EXERCISE OBJECTIVE:
Report every line below that has the string "General" in it.

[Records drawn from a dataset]

>>>>>

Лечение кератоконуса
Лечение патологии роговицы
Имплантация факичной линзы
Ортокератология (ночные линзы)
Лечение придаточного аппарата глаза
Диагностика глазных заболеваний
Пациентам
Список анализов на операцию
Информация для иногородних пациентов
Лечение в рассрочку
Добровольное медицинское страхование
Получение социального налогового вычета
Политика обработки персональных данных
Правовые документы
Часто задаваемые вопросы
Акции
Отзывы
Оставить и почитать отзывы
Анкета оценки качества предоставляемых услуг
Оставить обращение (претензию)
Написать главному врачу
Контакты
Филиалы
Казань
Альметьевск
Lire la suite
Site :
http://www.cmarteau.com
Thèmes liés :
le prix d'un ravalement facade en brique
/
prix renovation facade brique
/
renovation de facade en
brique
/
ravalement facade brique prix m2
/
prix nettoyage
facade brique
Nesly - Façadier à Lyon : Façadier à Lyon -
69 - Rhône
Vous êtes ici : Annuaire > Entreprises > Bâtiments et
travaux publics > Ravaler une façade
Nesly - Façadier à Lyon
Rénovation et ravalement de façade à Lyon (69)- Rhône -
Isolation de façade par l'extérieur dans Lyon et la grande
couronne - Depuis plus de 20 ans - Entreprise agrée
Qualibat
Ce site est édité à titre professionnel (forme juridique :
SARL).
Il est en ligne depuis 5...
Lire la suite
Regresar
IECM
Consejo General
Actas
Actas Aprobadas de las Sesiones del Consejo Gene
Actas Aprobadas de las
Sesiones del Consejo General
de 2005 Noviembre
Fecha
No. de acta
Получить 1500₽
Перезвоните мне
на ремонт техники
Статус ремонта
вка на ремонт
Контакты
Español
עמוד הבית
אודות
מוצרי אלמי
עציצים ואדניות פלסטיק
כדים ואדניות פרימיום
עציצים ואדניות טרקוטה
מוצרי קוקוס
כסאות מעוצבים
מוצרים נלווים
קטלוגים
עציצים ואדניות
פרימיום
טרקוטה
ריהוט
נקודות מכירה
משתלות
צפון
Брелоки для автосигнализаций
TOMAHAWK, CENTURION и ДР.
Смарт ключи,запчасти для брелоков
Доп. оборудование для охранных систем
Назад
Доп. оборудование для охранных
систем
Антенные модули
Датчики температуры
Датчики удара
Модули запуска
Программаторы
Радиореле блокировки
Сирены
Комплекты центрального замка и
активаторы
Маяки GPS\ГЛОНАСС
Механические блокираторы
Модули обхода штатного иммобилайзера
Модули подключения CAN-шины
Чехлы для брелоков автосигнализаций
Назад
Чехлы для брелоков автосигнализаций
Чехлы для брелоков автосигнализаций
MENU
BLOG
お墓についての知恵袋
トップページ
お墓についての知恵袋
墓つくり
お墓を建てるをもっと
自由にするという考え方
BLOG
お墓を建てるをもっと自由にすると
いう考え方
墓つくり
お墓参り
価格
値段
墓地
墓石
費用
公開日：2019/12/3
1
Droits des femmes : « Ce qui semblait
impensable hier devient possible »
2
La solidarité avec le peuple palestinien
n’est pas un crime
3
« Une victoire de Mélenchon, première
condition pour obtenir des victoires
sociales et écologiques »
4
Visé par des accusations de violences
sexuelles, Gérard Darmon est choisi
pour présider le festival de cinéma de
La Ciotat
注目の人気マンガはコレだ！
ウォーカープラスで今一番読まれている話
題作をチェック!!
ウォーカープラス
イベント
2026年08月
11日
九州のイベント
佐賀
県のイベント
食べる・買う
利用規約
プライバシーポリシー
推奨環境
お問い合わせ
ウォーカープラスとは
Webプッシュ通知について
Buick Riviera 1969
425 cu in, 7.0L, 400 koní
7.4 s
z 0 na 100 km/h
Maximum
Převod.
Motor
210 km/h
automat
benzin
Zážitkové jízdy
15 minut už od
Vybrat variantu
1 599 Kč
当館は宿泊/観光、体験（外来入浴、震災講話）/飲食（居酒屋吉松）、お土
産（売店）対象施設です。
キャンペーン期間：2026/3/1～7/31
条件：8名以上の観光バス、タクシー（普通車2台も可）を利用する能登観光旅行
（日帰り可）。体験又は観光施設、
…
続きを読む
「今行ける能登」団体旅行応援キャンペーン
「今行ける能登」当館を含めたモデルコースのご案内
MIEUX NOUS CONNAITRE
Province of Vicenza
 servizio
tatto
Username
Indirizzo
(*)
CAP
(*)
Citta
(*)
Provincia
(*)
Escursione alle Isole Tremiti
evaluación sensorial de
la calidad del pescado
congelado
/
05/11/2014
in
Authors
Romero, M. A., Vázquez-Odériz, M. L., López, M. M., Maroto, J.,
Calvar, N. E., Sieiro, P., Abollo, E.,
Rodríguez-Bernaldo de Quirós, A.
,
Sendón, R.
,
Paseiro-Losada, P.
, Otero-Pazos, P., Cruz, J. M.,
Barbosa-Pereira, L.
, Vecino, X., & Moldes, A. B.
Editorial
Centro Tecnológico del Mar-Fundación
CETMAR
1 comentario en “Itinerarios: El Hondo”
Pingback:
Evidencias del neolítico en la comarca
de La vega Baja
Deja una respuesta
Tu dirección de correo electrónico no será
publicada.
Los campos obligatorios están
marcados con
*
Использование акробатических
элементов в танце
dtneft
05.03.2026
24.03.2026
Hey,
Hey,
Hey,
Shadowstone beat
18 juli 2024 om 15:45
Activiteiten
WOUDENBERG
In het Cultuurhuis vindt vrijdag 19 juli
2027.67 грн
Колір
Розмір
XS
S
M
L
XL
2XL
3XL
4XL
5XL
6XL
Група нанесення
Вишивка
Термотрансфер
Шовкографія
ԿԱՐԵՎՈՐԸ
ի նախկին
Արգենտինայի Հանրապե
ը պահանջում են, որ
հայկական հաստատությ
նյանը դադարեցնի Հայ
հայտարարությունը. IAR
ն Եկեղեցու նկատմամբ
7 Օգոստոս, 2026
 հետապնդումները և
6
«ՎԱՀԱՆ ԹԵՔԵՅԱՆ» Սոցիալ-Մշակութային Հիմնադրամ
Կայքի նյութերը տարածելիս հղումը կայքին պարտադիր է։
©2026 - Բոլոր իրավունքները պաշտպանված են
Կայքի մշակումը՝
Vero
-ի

<<<<<

PROBLEM SOLUTION:
Consejo General
Sesiones del Consejo General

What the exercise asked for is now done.